Mobile Abattoirs, Regional Ag Research, and Control of Phragmites
Guelph, ON – Oct. 12, 2016.
Red Tape Challenge
This summer the government opened their Red Tape Challenge to regulations governing the Food Processing Industry. The CFFO’s comments focused on the importance of our current marketing regulations for both supply management and marketing boards in Ontario. The CFFO supports the marketing board model of negotiating prices between producers and processors, which ensures fair consideration of the needs of both parties, and creates a stable business environment for farm and processing businesses to invest based on predictable pricing. Supply management ensures farmers are receiving a fair price for the product they produce, and that there is a stable supply for processors and consumers.

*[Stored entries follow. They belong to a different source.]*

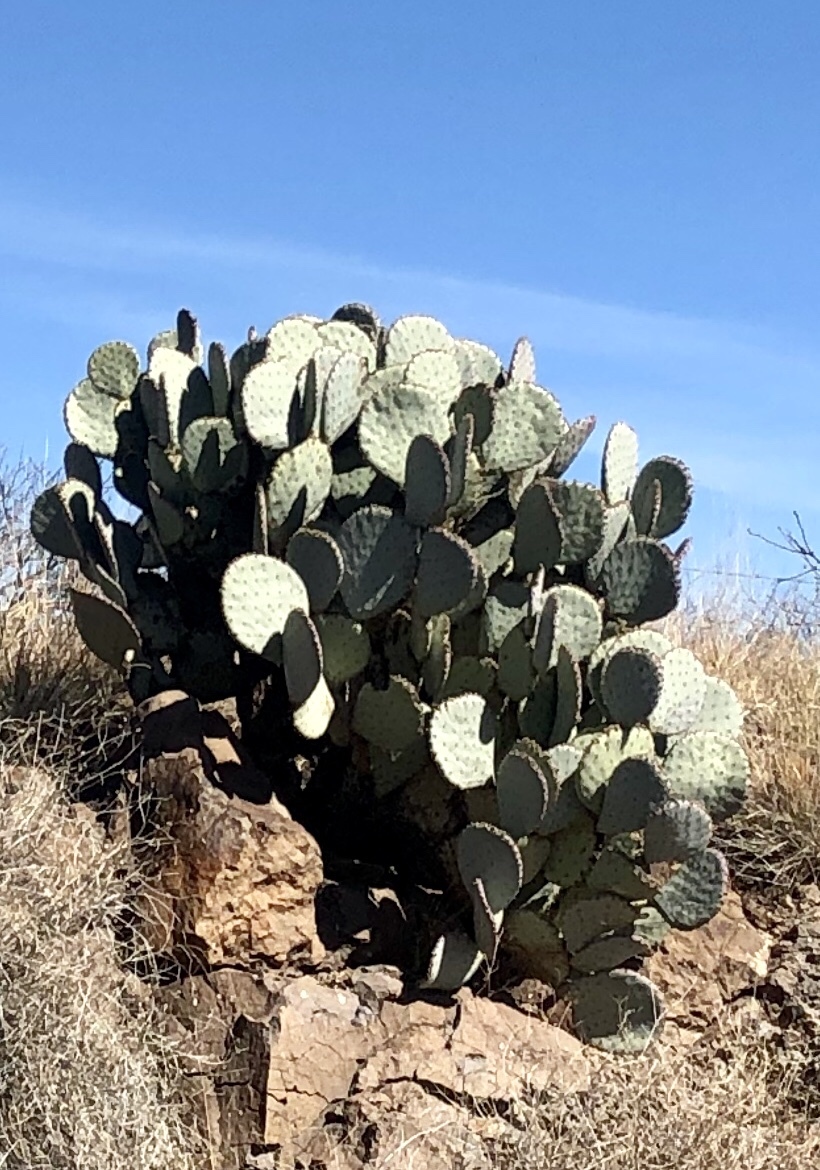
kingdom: Plantae
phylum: Tracheophyta
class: Magnoliopsida
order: Caryophyllales
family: Cactaceae
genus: Opuntia
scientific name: Opuntia gosseliniana
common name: Violet prickly-pear
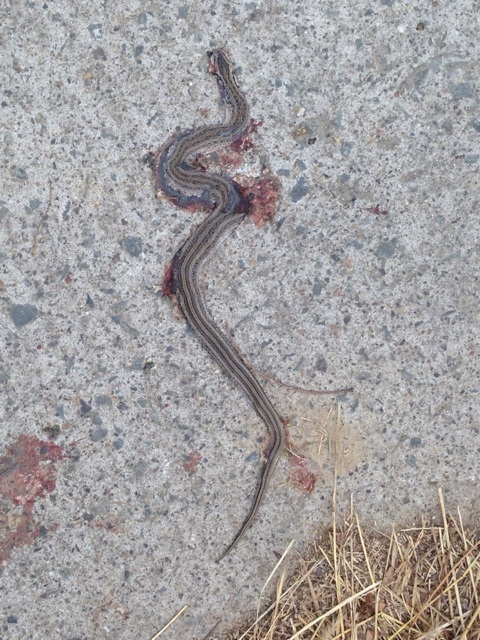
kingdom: Animalia
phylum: Chordata
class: Squamata
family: Colubridae
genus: Oocatochus
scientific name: Oocatochus rufodorsatus
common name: Frog-eating rat snake
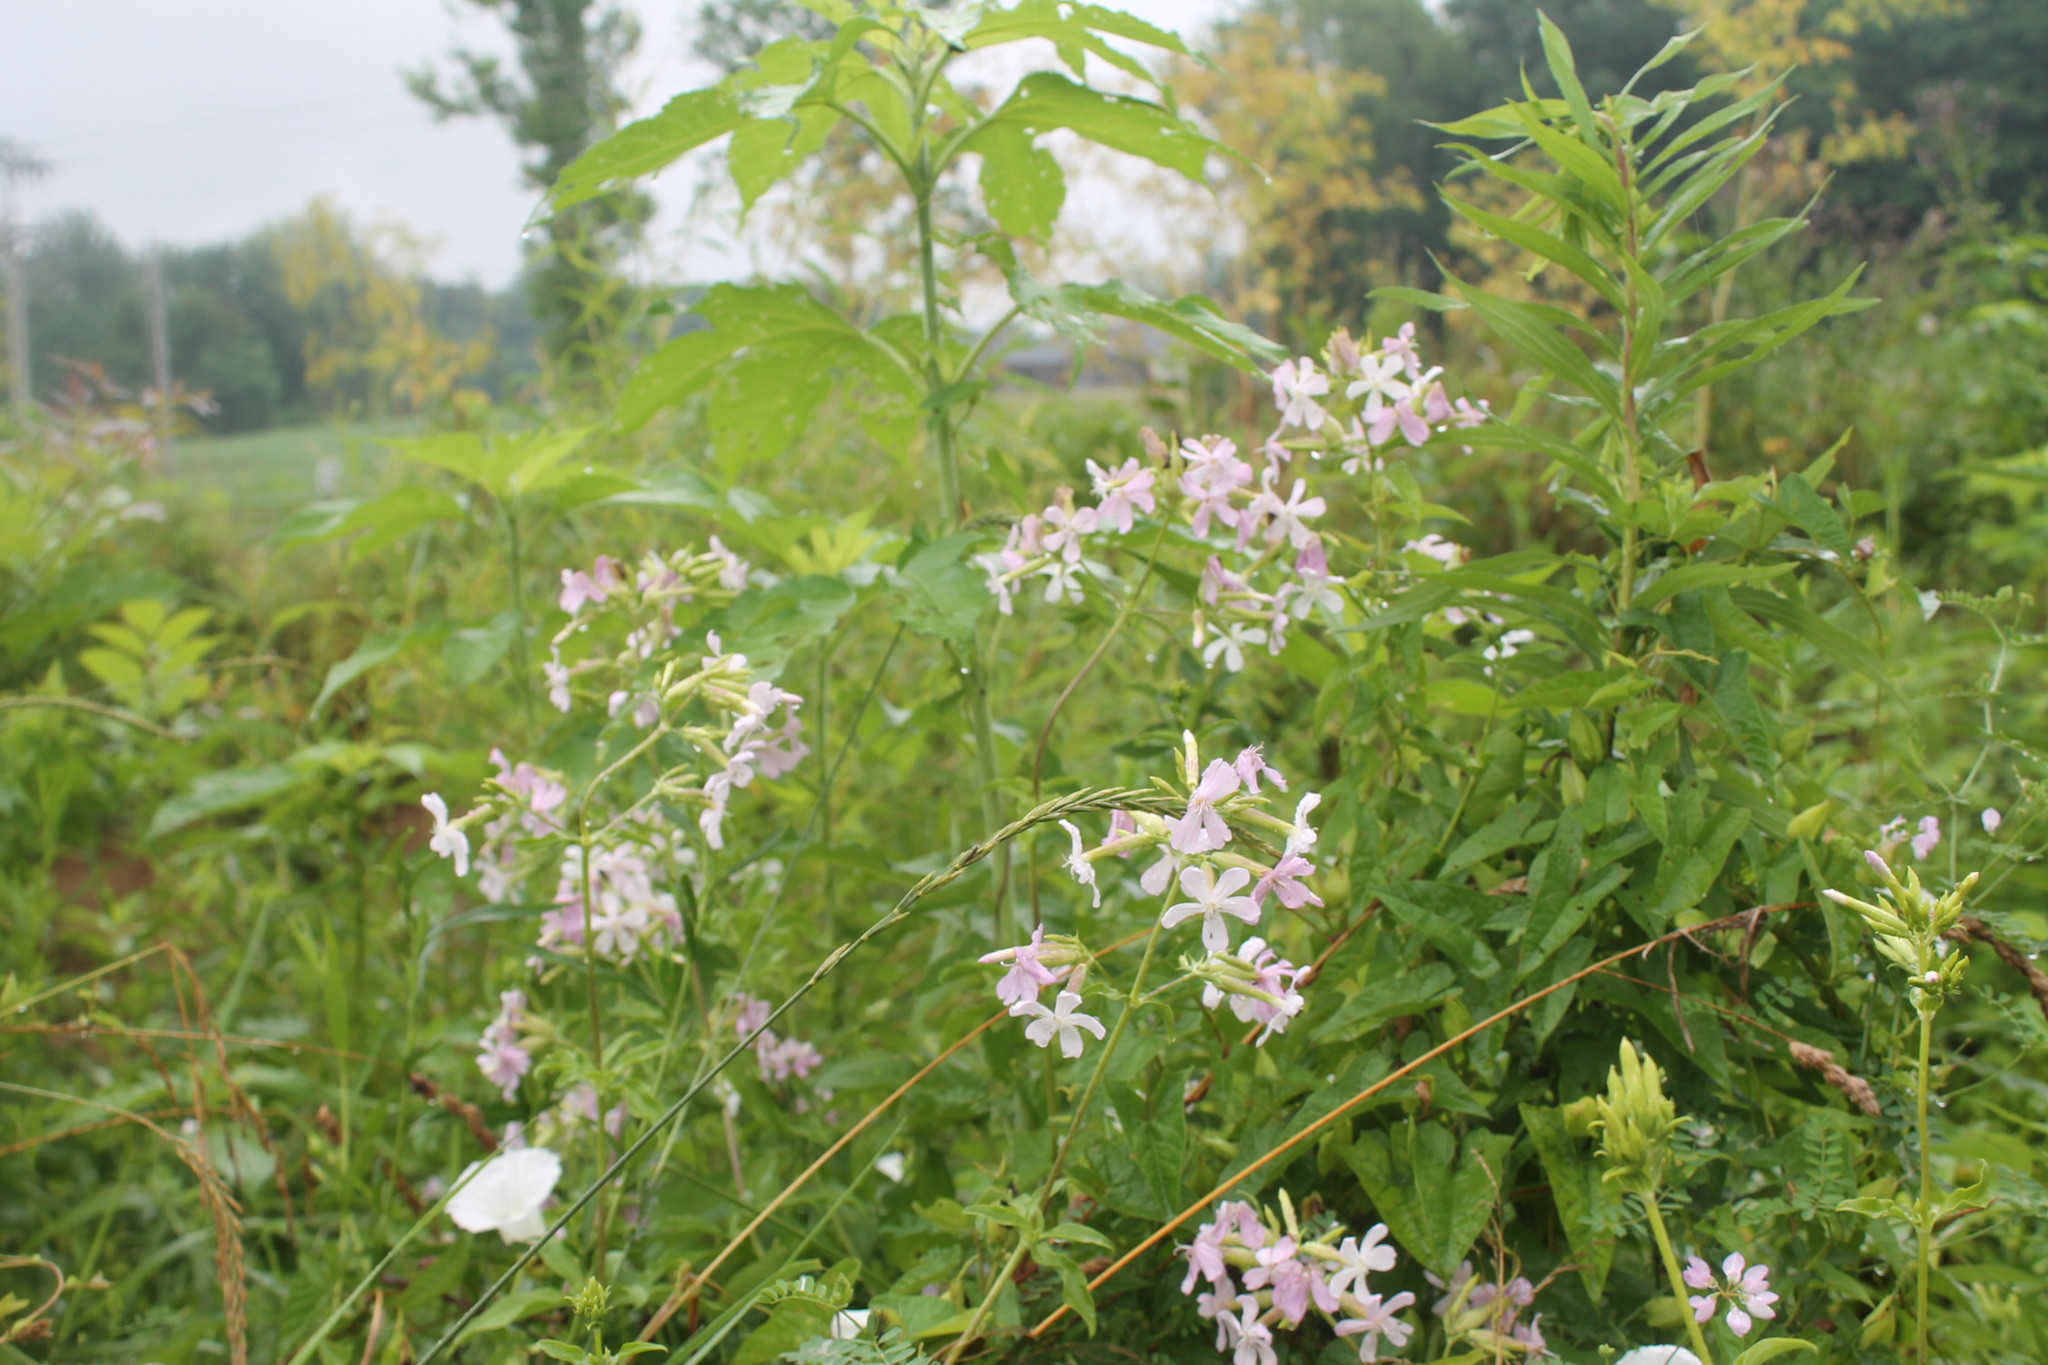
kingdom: Plantae
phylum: Tracheophyta
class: Magnoliopsida
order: Caryophyllales
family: Caryophyllaceae
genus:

The CFFO saw room for some improvement in land use protections on farmland, and in meat processing regulations. CFFO argued for greater protections on farmland, which is a limited resource, through land use planning policy. These protections are vital to ensuring the long-term prosperity of farming in Ontario.
While CFFO recognizes that the meat regulations have been effective in ensuring food safety and proper treatment of animals, there needs to be flexibility to allow for different sized abattoirs. The CFFO encourages the government to consider what would be required to allow mobile abattoir units to serve remote areas, or other regions where a mobile abattoir would best serve the needs of the locale.
Northern Ontario Agriculture, Aquaculture and Food Processing Sector Strategy
In response to the government discussion paper on expanding agriculture in northern Ontario, the CFFO emphasized four key areas where government should invest. All four are aimed at ensuring the foundations are in place for prosperous communities and thus successful businesses, and include transportation, key infrastructure, support for community organizations, and for agricultural research. Government should limit the amount it invests into businesses themselves, because relying too heavily on financial support is not best for long-term industry sustainability. The CFFO is confident that once the market is established, businesses will expand on their own.
The CFFO recognizes the importance of protecting our ecosystems from the negative impacts or potential negative impacts of problematic invasive species. We hope that inclusion under the Invasive Species Act will be the first step in working to control those species which are already establishing themselves in the province. In particular, CFFO encourages the Minister to implement a “Prevention and Response Plan” with respect to the spread of phragmites australis subsp. australis, which is now established in many areas and causing damage to wetlands and beaches. Wetlands are integral to maintaining water quality and quantity which is a key benefit for farmers.